For instance, how can the authors so causally speak of the "American worldview," (which, in the background, does most of the heavy lifting), and is the most pivotal of all concepts in their research design), as if it is a "given" without first properly delineating its content and tracing out its outlines? It certainly is not enough to assert that: "national identity is a large component of most people's worldview." This is the beginning, not the end of an analysis of worldview.
In these authors design, the "American worldview," remains essentially a black box, indeed an unopened (possibly cocked and loaded) black (pandora's) box! I believe that if they unlock this box, rather than presume to know and thus able to intuit its contents, they will discover the all kinds of things will come tumbling out:
The "American Worldview" as a psychological construct is a house of horrors that cannot be intuited or taken casually for granted. Once opened, they will discover, as I did, that it is a fantastically complex, not just multidimensional, but more importantly, a multilayered psychological construct, that never quite stops unraveling. At the very bottom (not at the top) of this multilayer psychological chain is of course death denial. And as one ascends the chain of sublimated complexity, one discovers, not just death defiance and mortality salience, but also many other things that are equally as "weighty" as death defiance and mortality salience: things such as an almost existential dependence on and a preference for a "barely transparent racist ideology," a very localized and parochial set of contradictory moral rules, a specter of sex and violence at every turn; dependence on strange and contradictory religious concepts and beliefs, and on an avowedly white male "hero system" all couched in a social hierarchy that often contradicts the much revered notions of freedom, independence, and democracy, just to name a few. These go well beyond just national identity.
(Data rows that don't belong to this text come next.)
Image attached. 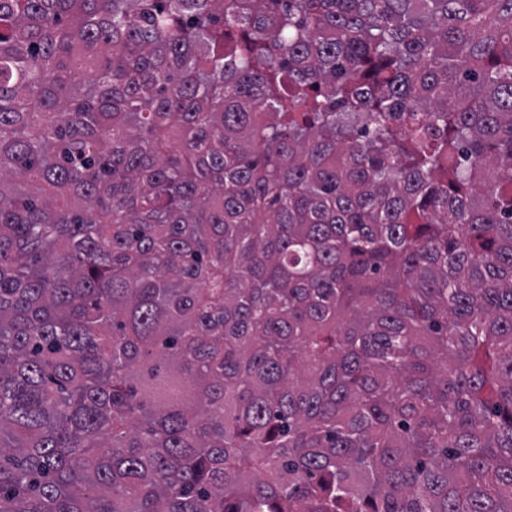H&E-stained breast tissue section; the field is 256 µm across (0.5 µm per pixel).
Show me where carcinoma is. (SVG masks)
<instances>
[{"label": "carcinoma", "instance_id": "carcinoma-1", "mask_svg": "<svg viewBox=\"0 0 512 512\" xmlns=\"http://www.w3.org/2000/svg\"><path fill=\"white\" fill-rule=\"evenodd\" d=\"M0 512H512V0H0Z\"/></svg>", "mask_w": 512, "mask_h": 512}]
</instances>
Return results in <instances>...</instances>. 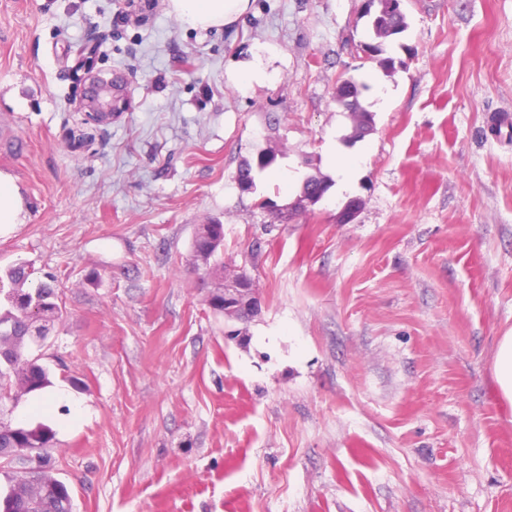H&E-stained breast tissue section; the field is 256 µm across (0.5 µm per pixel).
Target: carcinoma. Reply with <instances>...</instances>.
Wrapping results in <instances>:
<instances>
[{"label": "carcinoma", "instance_id": "obj_1", "mask_svg": "<svg viewBox=\"0 0 512 512\" xmlns=\"http://www.w3.org/2000/svg\"><path fill=\"white\" fill-rule=\"evenodd\" d=\"M369 41L364 48L370 57L380 58L386 69L394 68L390 57H382L385 42L408 28L406 14L393 0H378L375 11L367 10ZM363 86L345 79L336 86V103L352 117L347 141L355 142L374 131V114L363 106L360 97ZM273 150L260 154L256 164L240 165L236 179L251 188L254 170L269 167L275 160ZM329 187L318 176L308 177L295 205L282 208L273 215L277 222H285L309 212ZM191 272L199 275L202 285L209 289L207 302L216 313H224V224L210 219L197 225L190 259ZM33 270L24 264L9 268L5 277L10 290L5 295L6 306L0 307V409H15L19 395L43 390L51 385L49 370L40 363L42 355L33 354V347H43L51 326L62 316L57 289L40 282L29 287ZM53 431L42 424L24 427L10 418L0 421V450L18 461L31 455L45 464L54 465L48 448L53 445ZM0 512H74V503L68 487L47 479L45 474L28 472L22 468L10 480L8 490L0 499Z\"/></svg>", "mask_w": 512, "mask_h": 512}]
</instances>
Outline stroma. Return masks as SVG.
Masks as SVG:
<instances>
[{
    "label": "stroma",
    "instance_id": "35a3bbf8",
    "mask_svg": "<svg viewBox=\"0 0 512 512\" xmlns=\"http://www.w3.org/2000/svg\"><path fill=\"white\" fill-rule=\"evenodd\" d=\"M363 7L251 0L201 30L166 0H0V171L26 203L0 270L54 277L42 362L83 413L17 408L53 429L75 512H512V0H403L390 72L355 49ZM86 45L125 101L103 125ZM347 78L375 115L351 146ZM337 152L363 156L351 191L260 208ZM211 218L259 284L236 339L188 271ZM82 70L80 82L84 91L78 103L79 109L98 123L112 120V112H117V96H114L112 82L102 81L96 76L93 60L87 61ZM493 373L502 400L512 409V329L498 341Z\"/></svg>",
    "mask_w": 512,
    "mask_h": 512
}]
</instances>
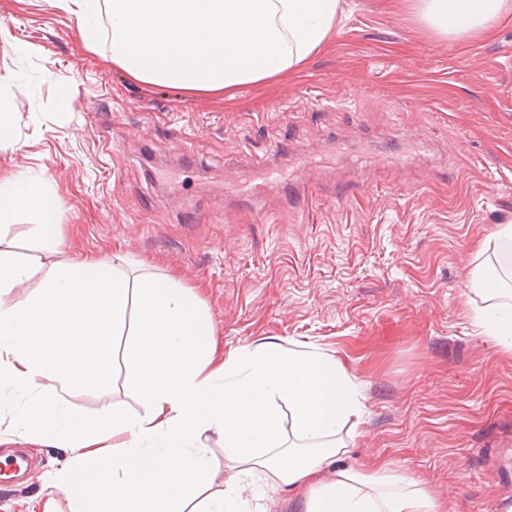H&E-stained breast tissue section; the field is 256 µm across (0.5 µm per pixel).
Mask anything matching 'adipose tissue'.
Here are the masks:
<instances>
[{
	"label": "adipose tissue",
	"mask_w": 512,
	"mask_h": 512,
	"mask_svg": "<svg viewBox=\"0 0 512 512\" xmlns=\"http://www.w3.org/2000/svg\"><path fill=\"white\" fill-rule=\"evenodd\" d=\"M113 65L132 80L215 94L292 71L323 48L342 0H108ZM418 20L454 40L494 30L512 0H412ZM27 214L37 254L0 248V388L41 396L24 427L73 451L46 481L74 498L73 512H248L247 479L263 472L302 512H447L411 475L381 464L339 467L342 432L362 423L354 376L317 347L276 341L219 353L211 319L194 291L173 277L129 279L95 258L57 264L39 292H10L42 258L57 253L55 200L38 180L0 194V223ZM487 295L473 326L512 353V291L472 271ZM135 319H128V311ZM132 324L131 388L145 412L120 408L95 418L61 399L111 382L113 339ZM296 443L283 445L282 422ZM224 444L222 489H210L204 442Z\"/></svg>",
	"instance_id": "1"
}]
</instances>
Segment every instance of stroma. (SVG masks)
<instances>
[{
  "label": "stroma",
  "mask_w": 512,
  "mask_h": 512,
  "mask_svg": "<svg viewBox=\"0 0 512 512\" xmlns=\"http://www.w3.org/2000/svg\"><path fill=\"white\" fill-rule=\"evenodd\" d=\"M90 24L92 49L42 0H0V96L15 109L0 184L45 182L62 238L13 296L55 262L123 252L129 276L200 289L224 350L276 337L339 358L365 406L342 466L393 464L448 512H512V354L470 314L486 301L472 268L495 280L512 260L477 252L512 224V15L454 41L404 0H346L325 48L231 95L130 81ZM269 168L287 192L244 196ZM128 342L114 339L110 388L65 394L73 411L143 414ZM35 397L0 402V468L30 459L0 512H71L45 481L69 451L20 422Z\"/></svg>",
  "instance_id": "1"
}]
</instances>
And while it is true that these all inevitably do connect in one way or another back to death defiance, mortality salience, and thus ultimately back to death denial, the connections are never straightforward or linear ones. They are invariably very circuitous and tenuous connections, and there exists, equally plausible alternative explanations for each of them. And most of all, there is very little that can be assumed about the construct of "an American worldview" itself, or about the connections to it as the variables upon which it depends, proceed up the psychological chain. Nor indeed is there very much that can be assumed about the way these disparate elements and their respective connections are to be properly "weighted" in the larger overarching concept called "the American worldview."
Because so much of the authors design depends on how the "American Worldview" is conceptualized, this is not a casual matter at all. It is not a matter that can be easily ignored or simply glossed over as simply, a matter of "national identity." If the assumption is that it does not matter how the "American Worldview" is conceptualized, since all roads inevitably lead directly back to a deeply sublimated death denial anyway. Then that is no longer just an assumption, but amounts to a grand global meta-hypothesis that is larger than, and indeed engulfs the whole research design itself. Such a large meta-hypothesis cannot be allowed to enter the research through the backdoor, but must be wrestled with, up front. And at the very least somehow be acknowledged and defended, if not proven out right.
I of course have not finished the book, but hope that this is the only major concern. For bravery alone the book merits five stars.